The method of governance embodied in the kleroterion, which dates back to the very establishment of democracy, is called sortition, meaning selection by lot, as opposed to election by vote.

Saturday, February 2nd, 2019

1969 & 70 - Bell Labs

PIctures of computers (of the human and machine varieties).

Tools & Craft - Episode 03: Ted Nelson

A great interview with Ted Nelson at the Internet Archive where he reminisces about Doug Engelbart, Bob Taylor, Vannevar Bush, hypertext and Xanadu. Wind him and let him go!

There’s an interesting tidbit on what he’s up to next:

So, the first one I’m trying to build will just be a comment, but with two pages visibly connected. And the second bit will be several pages visibly connected. A nice example is Vladimir Nabokov’s novel Pale Fire, which is a long poem by the fictitious author John Shade, connected to a large number of idiotic footnotes by the fictitious academic Charles Kinbote.

Ironically, back in the days of the Dark Brown Project, I actually got permission from the publishers of Pale Fire to demonstrate it on the Brown system. So now I hope to demonstrate it on the new Xanadu.

Pale Fire is the poem referenced in Blade Runner 2049:

Cells interlinked within cells interlinked…

Thursday, January 31st, 2019

Why isn’t the internet more fun and weird?

During the internet of 2006, consumer products let anyone edit CSS. It was a beautiful mess. As the internet grew up, consumer products stopped trusting their users, and the internet lost its soul.

The internet of 2019 is vital societal infrastructure. We depend on it to keep in touch with family, to pay for things, and so much more.

Just because it got serious doesn’t mean it can’t be fun and weird.

Sunday, January 27th, 2019

Tuesday, January 22nd, 2019

What would a world without pushbuttons look like? | Aeon Essays

A history of buttons …and the moral panic and outrage that accompanies them.

By looking at the subtexts behind complaints about buttons, whether historically or in the present moment, it becomes clear that manufacturers, designers and users alike must pay attention to why buttons persistently engender critiques. Such negativity tends to involve one of three primary themes: fears over deskilling; frustration about lack of user agency/control; or anger due to perceptions of unequal power relations.

Wednesday, January 16th, 2019

The World’s Writing Systems

What a lovely timeline of civilisation. This site makes for a nice companion piece to that database of dimensioned drawings—they’re both delightful to explore.

Monday, January 14th, 2019

djinn and juice : The Best Debugging Story I’ve Ever Heard

Cassie and I were swapping debugging stories.
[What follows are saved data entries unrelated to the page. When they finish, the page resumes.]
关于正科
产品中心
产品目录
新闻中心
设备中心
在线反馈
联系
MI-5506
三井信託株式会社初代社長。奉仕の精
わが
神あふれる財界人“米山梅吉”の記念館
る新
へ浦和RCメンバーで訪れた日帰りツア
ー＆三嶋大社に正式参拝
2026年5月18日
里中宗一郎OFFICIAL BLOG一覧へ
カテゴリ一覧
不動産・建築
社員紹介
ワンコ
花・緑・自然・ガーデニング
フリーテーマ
I shared the case of the 500 mile email with her. She shared this with me.

Monday, January 7th, 2019

HTML+ Discussion Document: Images

Back in 1993, David Raggett wrote up all the proposed extensions to HTML that were being discussed on the www-talk mailing list. It was called HTML+, which would’ve been a great way of describing HTML5.

Twenty five years later, I wish that the proposed IMAGE element had come to pass. Unlike the IMG element, it would’ve had a closing tag, allowing for fallback content between the tags:

The IMAGE element behaves in the same way as IMG but allows you to include descriptive text, which can be shown on text-only displays.
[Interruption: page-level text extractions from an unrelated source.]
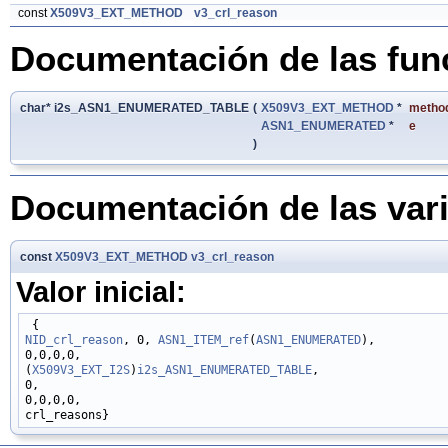
const
X509V3_EXT_METHOD
v3_crl_reason
Documentación de las fun
char* i2s_ASN1_ENUMERATED_TABLE
(
X509V3_EXT_METHOD
*
metho
ASN1_ENUMERATED
*
e
)
Documentación de las var
const
X509V3_EXT_METHOD
v3_crl_reason
Valor inicial:
NID_crl_reason
, 0, 
ASN1_ITEM_ref
(
ASN1_ENUMERATED
),

0,0,0,0,

(
X509V3_EXT_I2S
)
i2s_ASN1_ENUMERATED_TABLE
,

0,

0,0,0,0,
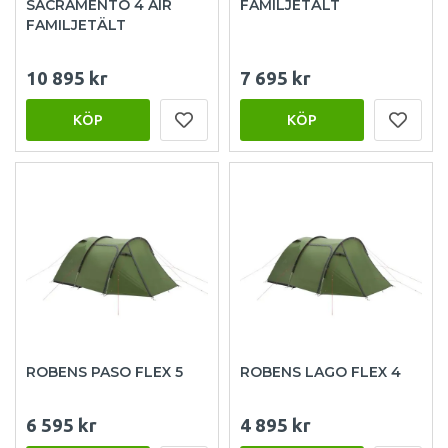
SACRAMENTO 4 AIR
FAMILJETÄLT
FAMILJETÄLT
10 895 kr
7 695 kr
KÖP
KÖP
ROBENS PASO FLEX 5
ROBENS LAGO FLEX 4
6 595 kr
4 895 kr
Yeah, I know we have the alt attribute, but that’s always felt like an inelegant bolt-on to me.

Thursday, January 3rd, 2019

History of the Web, Volume I by Jay Hoffmann [PDF/iPad/Kindle]

The first two years of the excellent History Of The Web newsletter is now available as a digital book. It’s volume one of …we’ll see how many.

Buried inside you’ll find fascinating narrative threads from the web’s history, starting all the way from the beginning and straight on through to the very first browsers, the emergence of web design, to the evolving landscape of our online world.